This book mainly discusses the most important issues in artificial
intelligence-aided future networks, such as applying different ML
approaches to investigate solutions to intelligently monitor, control
and optimize networking. The authors focus on four scenarios of
successfully applying machine learning in network space. It also
discusses the main challenge of network traffic intelligent awareness
and introduces several machine learning-based traffic awareness
algorithms, such as traffic classification, anomaly traffic
identification and traffic prediction. The authors introduce some ML
approaches like reinforcement learning to deal with network control
problem in this book.
Traditional works on the control plane largely rely on a manual process
in configuring forwarding, which cannot be employed for today's network
conditions. To address this issue, several artificial intelligence
approaches for self-learning control strategies are introduced. In
addition, resource management problems are ubiquitous in the networking
field, such as job scheduling, bitrate adaptation in video streaming and
virtual machine placement in cloud computing. Compared with the
traditional with-box approach, the authors present some ML methods to
solve the complexity network resource allocation problems. Finally,
semantic comprehension function is introduced to the network to
understand the high-level business intent in this book.
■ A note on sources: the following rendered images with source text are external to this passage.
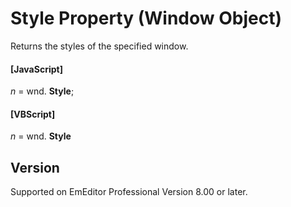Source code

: # Style Property (Window Object)

Returns the styles of the specified window.

#### \[JavaScript\]

_n_ = wnd. **Style**;

#### \[VBScript\]

_n_ = wnd. **Style**

## Version

Supported on EmEditor Professional Version 8.00 or later.
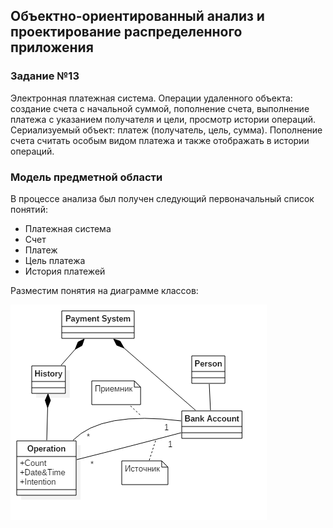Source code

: ## Объектно-ориентированный анализ и проектирование распределенного приложения ##
### Задание №13 ###
Электронная платежная система. Операции удаленного объекта: создание счета с начальной суммой, пополнение счета, выполнение платежа с указанием получателя и цели, просмотр истории операций. Сериализуемый объект: платеж (получатель, цель, сумма). Пополнение счета считать особым видом
платежа и также отображать в истории операций.

### Модель предметной области ###
В процессе анализа был получен следующий первоначальный список понятий:

- Платежная система
- Счет
- Платеж
- Цель платежа
- История платежей

Разместим понятия на диаграмме классов: 

![](https://github.com/zkoalexey/base_of_payment_system/blob/master/diagr.png)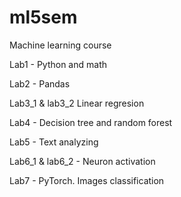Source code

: # ml5sem
Machine learning course

Lab1 - Python and math

Lab2 - Pandas

Lab3_1 & lab3_2 Linear regresion

Lab4 - Decision tree and random forest

Lab5 - Text analyzing

Lab6_1 & lab6_2 - Neuron activation

Lab7 - PyTorch. Images classification
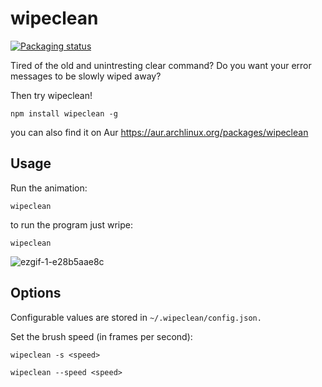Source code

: # wipeclean
[![Packaging status](https://repology.org/badge/tiny-repos/wipeclean.svg)](https://repology.org/project/wipeclean/versions)

Tired of the old and unintresting clear command?
Do you want your error messages to be slowly wiped away?

Then try wipeclean!

`npm install wipeclean -g`

you can also find it on Aur
https://aur.archlinux.org/packages/wipeclean

## Usage

Run the animation:

`wipeclean`

to run the program just wripe: 

`wipeclean`

![ezgif-1-e28b5aae8c](https://user-images.githubusercontent.com/60259431/155228227-a429c2ae-a003-41d0-b8de-a6fa8b7413c7.gif)

## Options

Configurable values are stored in `~/.wipeclean/config.json.`

Set the brush speed (in frames per second):

`wipeclean -s <speed>`

`wipeclean --speed <speed>`
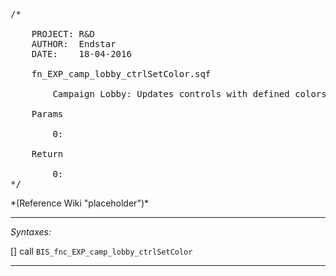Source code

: <pre>/*

	PROJECT: R&D
	AUTHOR:  Endstar
	DATE:    18-04-2016

	fn_EXP_camp_lobby_ctrlSetColor.sqf

		Campaign Lobby: Updates controls with defined colors

	Params

		0:

	Return

		0:
*/</pre>*(Reference Wiki "placeholder")*<!-- Remove this after fill-in -->


---
*Syntaxes:*

[] call `BIS_fnc_EXP_camp_lobby_ctrlSetColor`

---
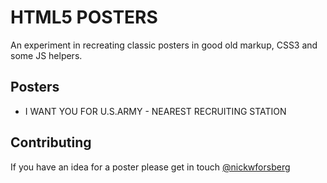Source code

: HTML5 POSTERS
=============

An experiment in recreating classic posters in good old markup, CSS3 and some JS helpers.

Posters
-------

* I WANT YOU FOR U.S.ARMY - NEAREST RECRUITING STATION


Contributing
------------

If you have an idea for a poster please get in touch [@nickwforsberg](https://twitter.com/#!/nickwforsberg)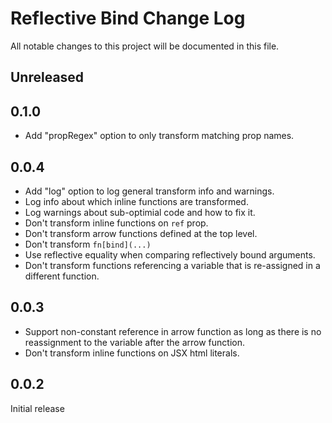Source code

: # Reflective Bind Change Log

All notable changes to this project will be documented in this file.

## Unreleased

## 0.1.0
* Add "propRegex" option to only transform matching prop names.

## 0.0.4

* Add "log" option to log general transform info and warnings.
* Log info about which inline functions are transformed.
* Log warnings about sub-optimial code and how to fix it.
* Don't transform inline functions on `ref` prop.
* Don't transform arrow functions defined at the top level.
* Don't transform `fn[bind](...)`
* Use reflective equality when comparing reflectively bound arguments.
* Don't transform functions referencing a variable that is re-assigned in a
  different function.

## 0.0.3

* Support non-constant reference in arrow function as long as there is no
  reassignment to the variable after the arrow function.
* Don't transform inline functions on JSX html literals.

## 0.0.2

Initial release
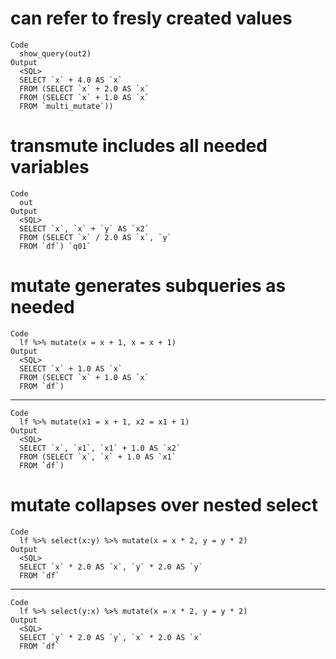 # can refer to fresly created values

    Code
      show_query(out2)
    Output
      <SQL>
      SELECT `x` + 4.0 AS `x`
      FROM (SELECT `x` + 2.0 AS `x`
      FROM (SELECT `x` + 1.0 AS `x`
      FROM `multi_mutate`))

# transmute includes all needed variables

    Code
      out
    Output
      <SQL>
      SELECT `x`, `x` + `y` AS `x2`
      FROM (SELECT `x` / 2.0 AS `x`, `y`
      FROM `df`) `q01`

# mutate generates subqueries as needed

    Code
      lf %>% mutate(x = x + 1, x = x + 1)
    Output
      <SQL>
      SELECT `x` + 1.0 AS `x`
      FROM (SELECT `x` + 1.0 AS `x`
      FROM `df`)

---

    Code
      lf %>% mutate(x1 = x + 1, x2 = x1 + 1)
    Output
      <SQL>
      SELECT `x`, `x1`, `x1` + 1.0 AS `x2`
      FROM (SELECT `x`, `x` + 1.0 AS `x1`
      FROM `df`)

# mutate collapses over nested select

    Code
      lf %>% select(x:y) %>% mutate(x = x * 2, y = y * 2)
    Output
      <SQL>
      SELECT `x` * 2.0 AS `x`, `y` * 2.0 AS `y`
      FROM `df`

---

    Code
      lf %>% select(y:x) %>% mutate(x = x * 2, y = y * 2)
    Output
      <SQL>
      SELECT `y` * 2.0 AS `y`, `x` * 2.0 AS `x`
      FROM `df`

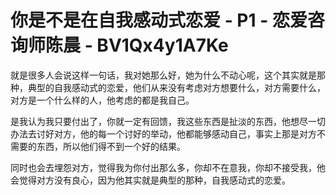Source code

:# 你是不是在自我感动式恋爱 - P1 - 恋爱咨询师陈晨 - BV1Qx4y1A7Ke

就是很多人会说这样一句话，我对她那么好，她为什么不动心呢，这个其实就是那种，典型的自我感动式的恋爱，他们从来没有考虑对方想要什么，对方需要什么，对方是一个什么样的人，他考虑的都是我自己。

是我认为我只要付出了，你就一定有回馈，我这些东西是扯淡的东西，他想尽一切办法去讨好对方，他的每一个讨好的举动，他都能够感动自己，事实上那是对方不需要的东西，所以他们得不到一个好的结果。

同时也会去埋怨对方，觉得我为你付出那么多，你却不在意我，你却不接受我，他会觉得对方没有良心，因为他其实就是典型的那种，自我感动式的恋爱。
With Software-Defined Networking (SDN), Network Function Virtualization
(NFV), 5th Generation Wireless Systems (5G) development, the global
network is undergoing profound restructuring and transformation.
However, with the improvement of the flexibility and scalability of the
networks, as well as the ever-increasing complexity of networks, makes
effective monitoring, overall control, and optimization of the network
extremely difficult. Recently, adding intelligence to the control plane
through AI&ML become a trend and a direction of network development
This book's expected audience includes professors, researchers,
scientists, practitioners, engineers, industry managers, and government
research workers, who work in the fields of intelligent network.
Advanced-level students studying computer science and electrical
engineering will also find this book useful as a secondary textbook.